El campamento egipcio fue desmontado con suma meticulosidad. Los soldados formaron en ordenados cuadros, como hicieron para llegar ante las murallas de Axum, y esperaron las órdenes de sus superiores con total estoicidad.
El gigantesco jefe de la guardia palaciega de la Candace llegó seguido de un numeroso contingente montado a caballo, el cual desmontó en perfecto orden y en silencio, para ceder a los hombres de armas de Nebej sus monturas. Allí estaban los doscientos caballos y cien dromedarios prometidos, todos perfectamente ensillados y listos para partir en cuanto lo ordenase el hijo de Amón.
—¡Soldados del
Peraál
! —gritó Nebej con el corazón henchido de orgullo—. ¡Tomad posesión de vuestras monturas en nombre de Kemoh y de Amón y de Ra! —añadió alzando más su voz, y ahora también sus brazos.

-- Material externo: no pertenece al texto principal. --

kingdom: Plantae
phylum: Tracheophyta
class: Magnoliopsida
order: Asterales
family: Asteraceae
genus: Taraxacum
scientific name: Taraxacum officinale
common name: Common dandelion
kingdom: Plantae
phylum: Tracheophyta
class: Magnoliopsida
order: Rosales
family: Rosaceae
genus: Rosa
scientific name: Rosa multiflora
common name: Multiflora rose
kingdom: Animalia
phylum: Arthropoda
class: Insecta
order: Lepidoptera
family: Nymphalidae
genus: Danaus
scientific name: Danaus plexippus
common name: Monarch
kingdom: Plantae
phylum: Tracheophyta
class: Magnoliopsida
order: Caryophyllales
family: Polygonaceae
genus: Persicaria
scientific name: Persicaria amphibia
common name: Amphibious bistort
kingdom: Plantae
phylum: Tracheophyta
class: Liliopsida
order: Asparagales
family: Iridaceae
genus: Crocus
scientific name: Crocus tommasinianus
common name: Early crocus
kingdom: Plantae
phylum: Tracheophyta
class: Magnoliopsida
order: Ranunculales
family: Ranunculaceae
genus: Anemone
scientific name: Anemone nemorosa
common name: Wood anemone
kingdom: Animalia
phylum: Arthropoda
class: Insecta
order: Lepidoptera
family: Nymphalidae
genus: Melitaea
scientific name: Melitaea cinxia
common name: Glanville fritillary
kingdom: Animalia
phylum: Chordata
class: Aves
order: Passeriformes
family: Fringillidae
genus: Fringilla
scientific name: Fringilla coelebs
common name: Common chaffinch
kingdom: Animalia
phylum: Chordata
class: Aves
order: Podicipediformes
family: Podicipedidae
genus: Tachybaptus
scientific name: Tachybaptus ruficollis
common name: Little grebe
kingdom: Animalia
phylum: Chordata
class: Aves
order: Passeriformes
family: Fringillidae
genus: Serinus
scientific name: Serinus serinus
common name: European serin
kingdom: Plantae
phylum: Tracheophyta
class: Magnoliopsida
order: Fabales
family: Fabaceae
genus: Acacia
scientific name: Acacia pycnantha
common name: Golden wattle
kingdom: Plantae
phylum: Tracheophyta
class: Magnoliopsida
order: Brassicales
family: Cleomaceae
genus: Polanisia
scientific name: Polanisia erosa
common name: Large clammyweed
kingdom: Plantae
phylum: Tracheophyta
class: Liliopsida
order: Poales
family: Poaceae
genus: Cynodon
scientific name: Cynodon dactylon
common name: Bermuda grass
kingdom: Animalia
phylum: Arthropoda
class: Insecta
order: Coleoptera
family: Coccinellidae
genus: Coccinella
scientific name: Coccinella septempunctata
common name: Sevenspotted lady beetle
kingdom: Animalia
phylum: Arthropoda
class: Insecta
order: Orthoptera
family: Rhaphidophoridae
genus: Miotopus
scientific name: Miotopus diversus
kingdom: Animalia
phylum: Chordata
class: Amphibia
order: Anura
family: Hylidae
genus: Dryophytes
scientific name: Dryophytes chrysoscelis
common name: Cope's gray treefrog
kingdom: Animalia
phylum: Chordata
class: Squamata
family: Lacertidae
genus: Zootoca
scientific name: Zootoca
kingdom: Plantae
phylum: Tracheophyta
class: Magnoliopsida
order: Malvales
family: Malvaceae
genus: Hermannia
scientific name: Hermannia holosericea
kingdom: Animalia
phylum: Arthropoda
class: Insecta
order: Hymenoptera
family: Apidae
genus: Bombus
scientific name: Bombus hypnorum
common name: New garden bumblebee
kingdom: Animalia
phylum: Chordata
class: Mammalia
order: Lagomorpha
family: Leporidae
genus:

El repiqueteo de las armas y los arneses llenó el aire de un inconfundible sonido castrense. Una poderosa unidad montada del resucitado Ejército egipcio quedó definitivamente conformada. Nebej hizo un elocuente gesto afirmativo con la cabeza y entonces cuatro hombres portando un arca de madera, el precio por la adquisición de los animales, se adelantaron depositándolo ante el mando militar del palacio de la soberana.
—Esto es lo convenido con tu Candace. —Con el brazo extendido señaló la artística caja.
Los cuatro hombres abrieron la tapa y el resplandor de mil monedas de oro, entremezcladas con una docena de grandes rubíes, cegó la visión del poderoso guerrero negro al ser heridas por los rayos del sol. Sus codiciosos ojos brillaban como fuego incandescente en el interior de su formidable prisión de ébano.